American musician, multi-instrumentalist, singer, songwriter and record producer Josh Cumbee explains why his debut album, Trustfall is about heartbreak, struggle and quasi-redemption, reflects on working with Grammy winning songwriter Toby Gad and offers his thoughts on AI vocals and songwriters accusing others of plagiarisation.
Josh Cumbee is a morning person. “Yep! I’ve got my cold brew and I did my hot yoga. It's 9:30 am and I'm ready,” he enthuses from his home studio in L.A. “I tried to buck the stereotype of the night owl musician because a lot of the fun stuff happens in the morning, plus I get to talk to people across the pond,” he grins.
After finishing a music business program at University of Southern California, Cumbee ventured into TV composing, writing music for adverts and popular TV shows including The Bachelor, Ready for Love and America's Next Top Model.
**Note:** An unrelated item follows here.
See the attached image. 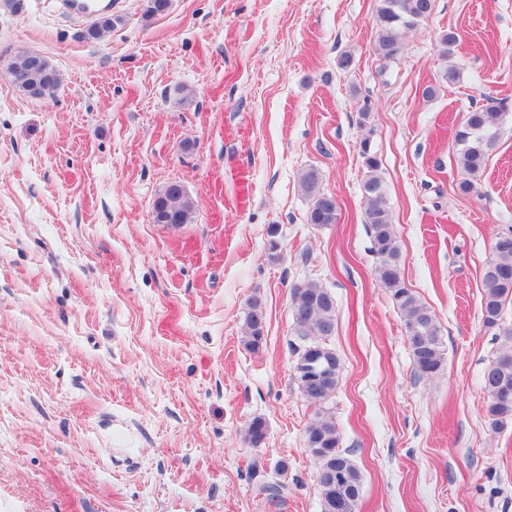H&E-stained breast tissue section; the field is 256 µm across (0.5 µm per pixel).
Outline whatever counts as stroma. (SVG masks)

Another breakthrough came when he was hired to work at the studio of Grammy winning songwriter Toby Gad (best known for co-writing John Legend's All of Me and Beyoncé’s If I Were a Boy, among others)
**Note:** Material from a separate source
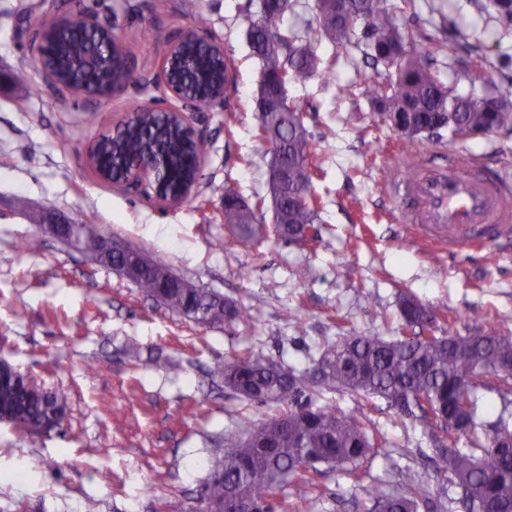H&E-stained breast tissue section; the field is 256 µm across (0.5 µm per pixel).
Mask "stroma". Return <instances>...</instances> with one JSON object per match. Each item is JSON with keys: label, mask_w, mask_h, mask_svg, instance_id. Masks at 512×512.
<instances>
[{"label": "stroma", "mask_w": 512, "mask_h": 512, "mask_svg": "<svg viewBox=\"0 0 512 512\" xmlns=\"http://www.w3.org/2000/svg\"><path fill=\"white\" fill-rule=\"evenodd\" d=\"M79 0H0V359L49 389L68 391L60 432L29 435L0 423V512H190L223 434L256 408L214 381L215 363L249 352L296 371L311 370L328 345L353 332L400 335L399 299L409 295L443 310L438 335L490 326L512 331V237L483 250H445L404 223L379 186L405 154L428 163L447 150L481 171L512 174V121L456 139L447 130L401 138L375 123L360 84L362 56L332 74L292 84L309 101L304 124L322 159L311 190L320 202L319 237L301 247L264 239L237 245L221 218L225 189L251 201L267 192L255 98L261 62L247 39L249 0H97L121 41L136 40L135 80L91 101L61 99L43 84L32 35ZM492 0H413L398 26L458 43V60L431 59L441 81L462 95L488 96L512 81V26ZM205 29L223 39L237 65L225 109L195 113L207 139L202 200L161 207L144 194L100 183L82 162L102 127L163 95L152 78L167 41ZM356 94L345 97L347 86ZM235 113L225 127L227 113ZM42 211L88 224L164 260L178 275L231 300L246 320L234 331L203 329L156 306L112 269L91 262L31 223ZM40 238L38 250L29 239ZM174 368H166L165 360ZM323 403L360 408L379 448L357 470L289 479L296 502L317 485L312 512H367L363 487L376 482L407 493L408 474L423 484L420 512L449 508L460 490L435 470L444 435L398 414L380 398L346 392ZM54 468H46V460Z\"/></svg>", "instance_id": "35a3bbf8"}]
</instances>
“I saw a Craigslist ad that said, ‘Grammy winning producer seeks assistant engineer and everything else,’” he reflects. “I kind of felt like that’s the way that you get your kidney taken on the black market. Obviously I was like, ‘Well, that's worth it!’ That's worth a kidney and a half!”
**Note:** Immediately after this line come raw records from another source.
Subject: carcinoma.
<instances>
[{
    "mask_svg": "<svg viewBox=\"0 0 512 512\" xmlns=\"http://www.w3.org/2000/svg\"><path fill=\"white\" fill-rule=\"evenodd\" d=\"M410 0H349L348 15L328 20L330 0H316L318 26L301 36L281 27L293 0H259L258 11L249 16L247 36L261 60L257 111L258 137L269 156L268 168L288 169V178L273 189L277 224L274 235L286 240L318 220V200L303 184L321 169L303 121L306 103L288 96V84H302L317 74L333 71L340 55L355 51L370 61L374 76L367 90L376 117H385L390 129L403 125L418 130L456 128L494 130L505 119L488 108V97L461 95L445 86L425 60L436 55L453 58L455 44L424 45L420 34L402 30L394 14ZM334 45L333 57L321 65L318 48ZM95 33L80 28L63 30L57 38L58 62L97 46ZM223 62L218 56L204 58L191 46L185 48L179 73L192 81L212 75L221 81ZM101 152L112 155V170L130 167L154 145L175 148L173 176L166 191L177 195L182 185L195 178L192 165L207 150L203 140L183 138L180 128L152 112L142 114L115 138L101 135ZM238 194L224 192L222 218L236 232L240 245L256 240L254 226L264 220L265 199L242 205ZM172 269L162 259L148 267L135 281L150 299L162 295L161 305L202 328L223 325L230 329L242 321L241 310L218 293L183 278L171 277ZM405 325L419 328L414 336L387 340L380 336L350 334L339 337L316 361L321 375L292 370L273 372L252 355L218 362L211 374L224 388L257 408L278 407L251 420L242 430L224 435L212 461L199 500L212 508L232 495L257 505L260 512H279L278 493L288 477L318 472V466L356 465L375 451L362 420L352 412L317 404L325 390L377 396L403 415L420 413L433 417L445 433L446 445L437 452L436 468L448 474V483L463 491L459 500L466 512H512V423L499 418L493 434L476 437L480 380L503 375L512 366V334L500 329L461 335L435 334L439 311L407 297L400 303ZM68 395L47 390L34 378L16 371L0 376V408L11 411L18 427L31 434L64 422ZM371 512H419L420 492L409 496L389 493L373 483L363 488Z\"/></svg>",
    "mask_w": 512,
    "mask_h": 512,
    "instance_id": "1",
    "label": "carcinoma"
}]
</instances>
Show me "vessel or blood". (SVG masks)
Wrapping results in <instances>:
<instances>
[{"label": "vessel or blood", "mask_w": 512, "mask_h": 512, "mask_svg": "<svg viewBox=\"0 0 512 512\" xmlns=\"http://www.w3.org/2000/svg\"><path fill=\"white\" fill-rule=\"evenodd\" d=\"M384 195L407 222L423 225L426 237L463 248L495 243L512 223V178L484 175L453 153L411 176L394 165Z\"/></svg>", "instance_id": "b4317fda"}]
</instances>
Under Gad’s watchful eye, Cumbee wrote, produced, played instruments, programmed and engineered for artists including Janet Jackson, Sia, Madonna, Take That, Adam Lambert, Sean Paul, Galantis and Anastacia.
More high profile songwriting opportunities followed: Cumbee co-wrote three songs for Spanish artist Natalia Jiménez’s album, which was nominated for Album of the Year at the 2015 Latin Grammy Awards, and he has written for Armin van Buuren numerous times.